━━━━━ SUPPLIED DATA

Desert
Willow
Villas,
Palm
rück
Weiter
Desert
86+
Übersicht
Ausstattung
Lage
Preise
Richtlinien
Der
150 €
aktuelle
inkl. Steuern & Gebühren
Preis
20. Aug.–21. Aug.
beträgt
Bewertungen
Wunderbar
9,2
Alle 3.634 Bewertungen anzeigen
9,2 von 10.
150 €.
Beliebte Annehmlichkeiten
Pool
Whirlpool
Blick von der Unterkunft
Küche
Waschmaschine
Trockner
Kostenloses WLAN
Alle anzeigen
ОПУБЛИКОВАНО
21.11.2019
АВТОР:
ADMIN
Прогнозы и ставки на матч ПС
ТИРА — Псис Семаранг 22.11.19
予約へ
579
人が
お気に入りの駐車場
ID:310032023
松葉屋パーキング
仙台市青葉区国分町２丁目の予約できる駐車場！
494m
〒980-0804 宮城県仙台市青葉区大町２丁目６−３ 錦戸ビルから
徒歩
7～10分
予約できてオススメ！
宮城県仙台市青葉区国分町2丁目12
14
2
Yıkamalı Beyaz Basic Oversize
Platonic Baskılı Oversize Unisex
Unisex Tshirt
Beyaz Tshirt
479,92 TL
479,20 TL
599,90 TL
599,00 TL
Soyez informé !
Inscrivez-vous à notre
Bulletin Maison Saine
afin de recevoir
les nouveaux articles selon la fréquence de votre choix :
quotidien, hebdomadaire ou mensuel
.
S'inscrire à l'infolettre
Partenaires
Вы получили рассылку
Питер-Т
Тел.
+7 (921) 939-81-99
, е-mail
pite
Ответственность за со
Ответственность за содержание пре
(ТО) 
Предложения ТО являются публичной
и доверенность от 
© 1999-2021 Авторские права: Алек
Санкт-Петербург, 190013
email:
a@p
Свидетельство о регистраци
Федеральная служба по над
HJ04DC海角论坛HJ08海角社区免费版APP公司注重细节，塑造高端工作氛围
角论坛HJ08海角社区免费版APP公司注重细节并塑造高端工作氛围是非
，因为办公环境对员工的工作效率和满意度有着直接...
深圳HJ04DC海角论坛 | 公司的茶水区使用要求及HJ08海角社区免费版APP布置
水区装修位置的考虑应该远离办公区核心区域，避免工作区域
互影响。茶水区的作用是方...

━━━━━━━━━━

→ **WHAT YOU HAVE TO DO**: Only the lines above that hold "anzeigen" are wanted. Show every one of them.

→ **SOLUTION**:
Alle 3.634 Bewertungen anzeigen
Alle anzeigen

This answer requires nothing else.